There is no single, official count that breaks “military aircraft crashes and mishaps during the Biden administration” into one neat number, but available Pentagon data and news reports show a clear pattern: fatal and very costly military aviation mishaps rose sharply during Biden’s term, peaking in fiscal year 2024 (which ended in September 2024, still under Biden).

What the numbers actually say

The key data point comes from a Pentagon dataset shared with Senator Elizabeth Warren and analyzed by Defense One and Military Times:

  • Between full budget years 2020 through 2023 and part of 2024 (a period that largely overlaps with the Biden administration), the U.S. military recorded 4,280 total mishaps across all classes.
  • These mishaps resulted in:
    • 90 deaths
    • Nearly 90 aircraft destroyed
    • Over $9 billion in damages.

This 4-year window includes:

  • Most of the Trump administration (FY 2020),
  • Almost all of the Biden administration (FY 2021, FY 2022, FY 2023, and most of FY 2024).
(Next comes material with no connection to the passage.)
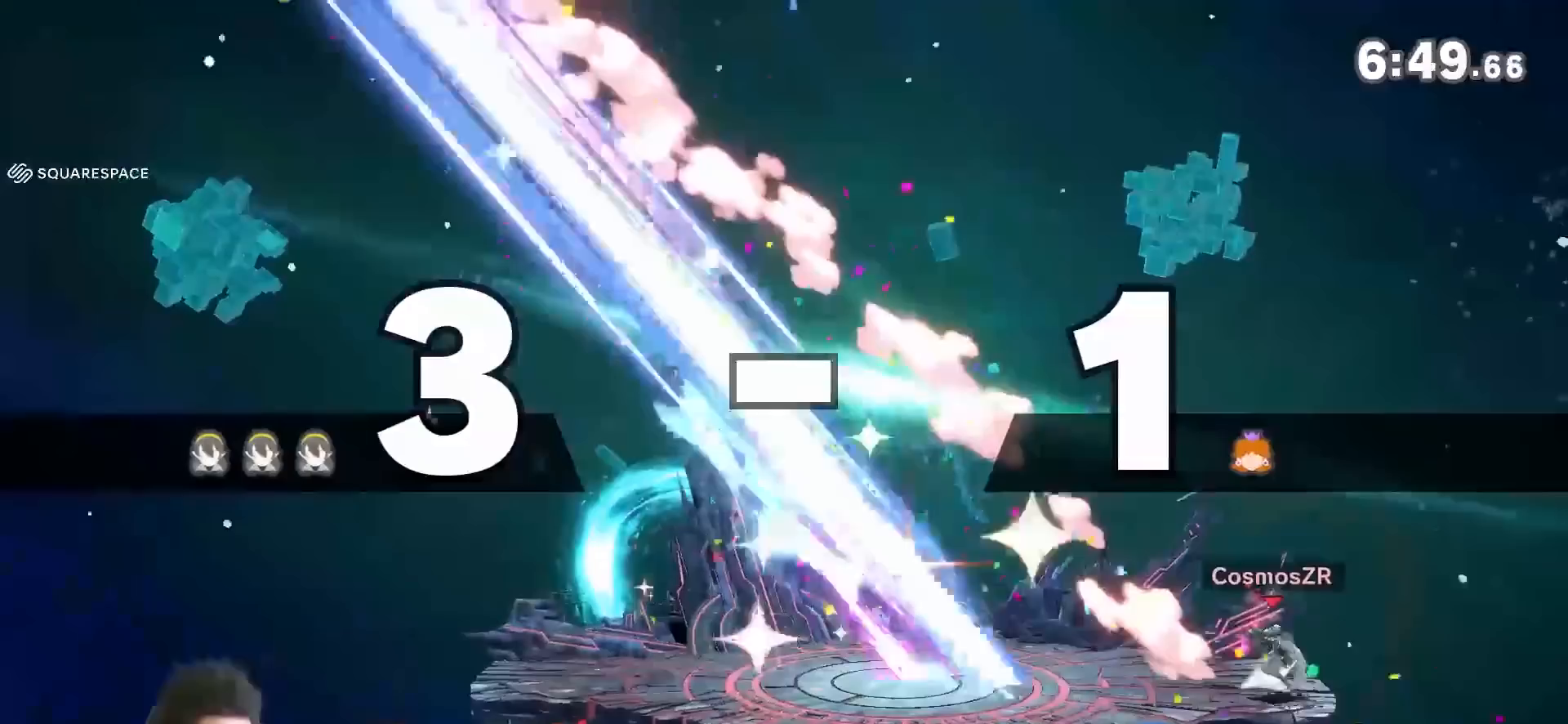
{"dt_ms": 500, "buttons": [], "left_stick": "center", "right_stick": "center", "events": []}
So while the 4,280 mishaps and 90 deaths are not exclusively Biden-era, the majority of them occurred during his presidency.

Class A (deadliest/costliest) mishaps

Class A mishaps are the most serious category: they involve fatalities, permanent disablement, or damage over $2.5 million.

  • The Class A mishap rate per 100,000 flight hours rose from:
    • 1.3 in FY 2020 to
    • 2.02 in FY 2024 – a 55% increase over four years.
  • In the Army alone , FY 2024 saw:
    • 17 Class A mishaps (15 during flight, 2 ground),
    • A rate of 1.9 per 100,000 flight hours , the highest since 2007.
  • The article notes that FY 2024 was the year before the January 2025 DC Black Hawk–airliner collision , which killed 67 people, and that the Army’s mishap rate had already spiked during Biden’s term.

Across services:

  • Marines : rate nearly doubled (1.33 → 3.91).
  • Army : 0.76 → 2.02.
  • Air Force : 1.72 → 1.9.
  • Navy : 1.12 → 1.76 (after peaking at 1.98 in 2022).

All of these increases occurred mostly during 2021–2024 , i.e., under Biden.

Why there isn’t a single “Biden-only” count

Several factors make a clean “Biden administration only” number unavailable in public sources:

  1. Mishap data is reported by fiscal year (FY), not by presidential term.
    • FY 2020 overlaps Trump’s last year.
    • FY 2024 ended in September 2024, still under Biden.
    • Few public reports break mishaps down by exact months or by which president was in office.
  2. Most summaries give 4-year totals (2020–2024) rather than 2021–2024.
    • The widely cited 4,280 mishaps and 90 deaths cover FY 2020–2024, not just Biden’s time.
  1. Mishaps include many non-crash incidents.
    • The term “mishap” covers ground accidents, minor injuries, and damage events that don’t involve crashes.
    • Few sources separate “crashes” from “all mishaps” in a way that isolates the Biden years.

What we can reasonably infer

From the available data:

  • The trend is clear: military aviation mishaps, especially Class A, increased significantly during the Biden administration , with the highest rates in FY 2024.
  • The bulk of the 4,280 mishaps and 90 deaths occurred in FY 2021–2024 , which is almost entirely within Biden’s term.
  • There is no published, precise count that says “X crashes and Y mishaps happened only during the Biden administration.”

If you need a ballpark:

  • You can say that several hundred Class A and Class B mishaps , and tens of fatal crashes , occurred during Biden’s presidency, based on the 2020–2024 dataset, with the majority falling in 2021–2024.

Context: why mishaps rose

Experts and reports point to several contributing factors during this period:

  • Stagnating or inflation-eroded budgets while operational tempo remained high.
  • Aging aircraft fleets and maintenance challenges, including parts cannibalization to keep planes flying.
  • Increased operations and training demands , putting more stress on maintenance and pilot experience levels.
  • In the Army, a safety “stand-up” after a spike in mishaps in early FY 2024 later reduced the Class A rate from 1.9 to 0.86 per 100,000 flight hours for the remainder of the year.

Bottom line:
There is no single official figure that isolates “military aircraft crashes and mishaps during the Biden administration” alone. However, Pentagon data covering FY 2020–2024 shows 4,280 total mishaps, 90 deaths, nearly 90 aircraft destroyed, and over $9 billion in damages , with the worst rates occurring in FY 2021–2024 —the core of Biden’s term.

Information gathered from public forums or data available on the internet and portrayed here.